**** Data records

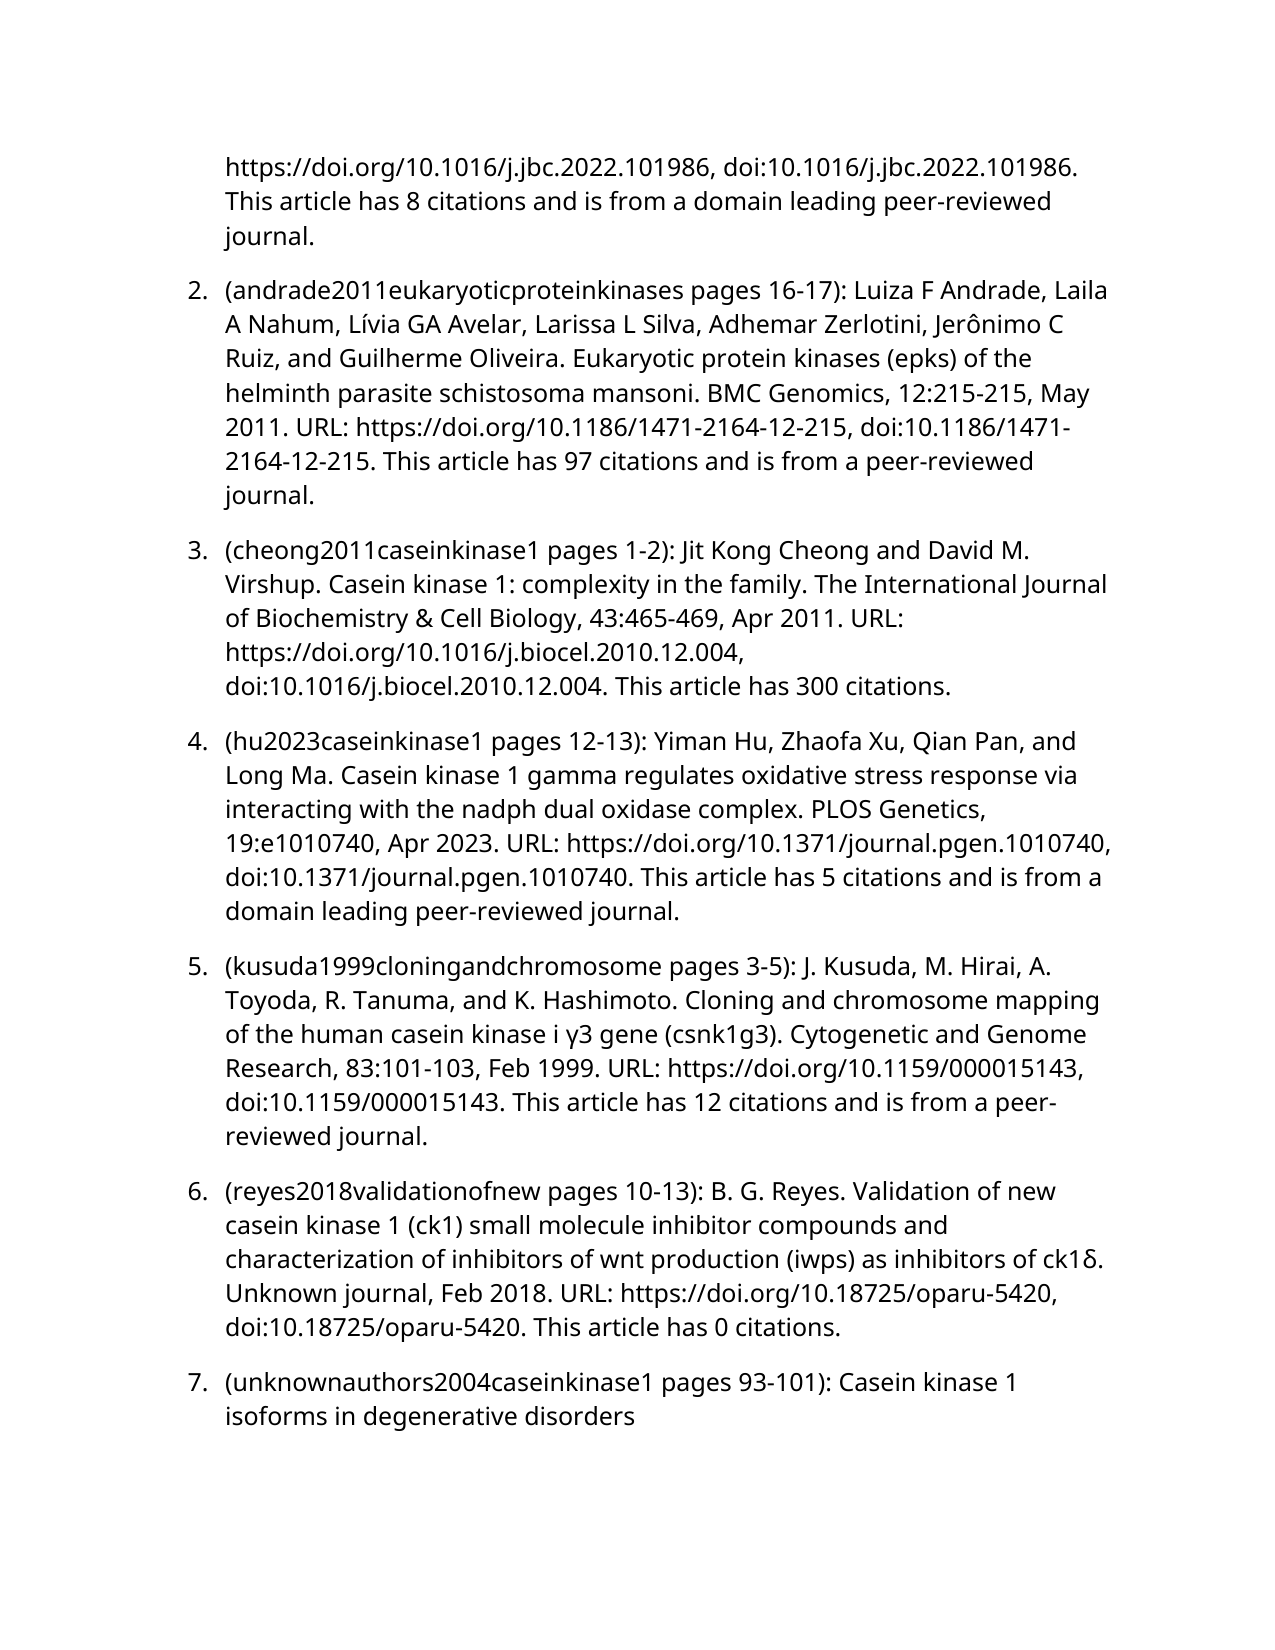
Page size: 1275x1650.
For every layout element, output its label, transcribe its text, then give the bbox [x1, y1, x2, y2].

list (cheong2011caseinkinase1 pages 1-2): Jit Kong Cheong and David M. Virshup. Casein kinase 1: complexity in the family. The International Journal of Biochemistry & Cell Biology, 43:465-469, Apr 2011. URL: https://doi.org/10.1016/j.biocel.2010.12.004, doi:10.1016/j.biocel.2010.12.004. This article has 300 citations. [187, 532, 1125, 703]
list (andrade2011eukaryoticproteinkinases pages 16-17): Luiza F Andrade, Laila A Nahum, Lívia GA Avelar, Larissa L Silva, Adhemar Zerlotini, Jerônimo C Ruiz, and Guilherme Oliveira. Eukaryotic protein kinases (epks) of the helminth parasite schistosoma mansoni. BMC Genomics, 12:215-215, May 2011. URL: https://doi.org/10.1186/1471-2164-12-215, doi:10.1186/1471-2164-12-215. This article has 97 citations and is from a peer-reviewed journal. [187, 273, 1125, 511]
list (unknownauthors2004caseinkinase1 pages 93-101): Casein kinase 1 isoforms in degenerative disorders [187, 1365, 1125, 1433]
list (reyes2018validationofnew pages 10-13): B. G. Reyes. Validation of new casein kinase 1 (ck1) small molecule inhibitor compounds and characterization of inhibitors of wnt production (iwps) as inhibitors of ck1δ. Unknown journal, Feb 2018. URL: https://doi.org/10.18725/oparu-5420, doi:10.18725/oparu-5420. This article has 0 citations. [187, 1174, 1125, 1344]
list (hu2023caseinkinase1 pages 12-13): Yiman Hu, Zhaofa Xu, Qian Pan, and Long Ma. Casein kinase 1 gamma regulates oxidative stress response via interacting with the nadph dual oxidase complex. PLOS Genetics, 19:e1010740, Apr 2023. URL: https://doi.org/10.1371/journal.pgen.1010740, doi:10.1371/journal.pgen.1010740. This article has 5 citations and is from a domain leading peer-reviewed journal. [187, 723, 1125, 928]
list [187, 150, 1125, 252]
list (kusuda1999cloningandchromosome pages 3-5): J. Kusuda, M. Hirai, A. Toyoda, R. Tanuma, and K. Hashimoto. Cloning and chromosome mapping of the human casein kinase i γ3 gene (csnk1g3). Cytogenetic and Genome Research, 83:101-103, Feb 1999. URL: https://doi.org/10.1159/000015143, doi:10.1159/000015143. This article has 12 citations and is from a peer-reviewed journal. [187, 949, 1125, 1153]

********

> About this exercise:
The reply should hold every record, unchanged, and no pictures.

> Exercise response:
Page size: 1275x1650.
For every layout element, output its label, transcribe its text, then give the bbox [x1, y1, x2, y2].

list (cheong2011caseinkinase1 pages 1-2): Jit Kong Cheong and David M. Virshup. Casein kinase 1: complexity in the family. The International Journal of Biochemistry & Cell Biology, 43:465-469, Apr 2011. URL: https://doi.org/10.1016/j.biocel.2010.12.004, doi:10.1016/j.biocel.2010.12.004. This article has 300 citations. [187, 532, 1125, 703]
list (andrade2011eukaryoticproteinkinases pages 16-17): Luiza F Andrade, Laila A Nahum, Lívia GA Avelar, Larissa L Silva, Adhemar Zerlotini, Jerônimo C Ruiz, and Guilherme Oliveira. Eukaryotic protein kinases (epks) of the helminth parasite schistosoma mansoni. BMC Genomics, 12:215-215, May 2011. URL: https://doi.org/10.1186/1471-2164-12-215, doi:10.1186/1471-2164-12-215. This article has 97 citations and is from a peer-reviewed journal. [187, 273, 1125, 511]
list (unknownauthors2004caseinkinase1 pages 93-101): Casein kinase 1 isoforms in degenerative disorders [187, 1365, 1125, 1433]
list (reyes2018validationofnew pages 10-13): B. G. Reyes. Validation of new casein kinase 1 (ck1) small molecule inhibitor compounds and characterization of inhibitors of wnt production (iwps) as inhibitors of ck1δ. Unknown journal, Feb 2018. URL: https://doi.org/10.18725/oparu-5420, doi:10.18725/oparu-5420. This article has 0 citations. [187, 1174, 1125, 1344]
list (hu2023caseinkinase1 pages 12-13): Yiman Hu, Zhaofa Xu, Qian Pan, and Long Ma. Casein kinase 1 gamma regulates oxidative stress response via interacting with the nadph dual oxidase complex. PLOS Genetics, 19:e1010740, Apr 2023. URL: https://doi.org/10.1371/journal.pgen.1010740, doi:10.1371/journal.pgen.1010740. This article has 5 citations and is from a domain leading peer-reviewed journal. [187, 723, 1125, 928]
list [187, 150, 1125, 252]
list (kusuda1999cloningandchromosome pages 3-5): J. Kusuda, M. Hirai, A. Toyoda, R. Tanuma, and K. Hashimoto. Cloning and chromosome mapping of the human casein kinase i γ3 gene (csnk1g3). Cytogenetic and Genome Research, 83:101-103, Feb 1999. URL: https://doi.org/10.1159/000015143, doi:10.1159/000015143. This article has 12 citations and is from a peer-reviewed journal. [187, 949, 1125, 1153]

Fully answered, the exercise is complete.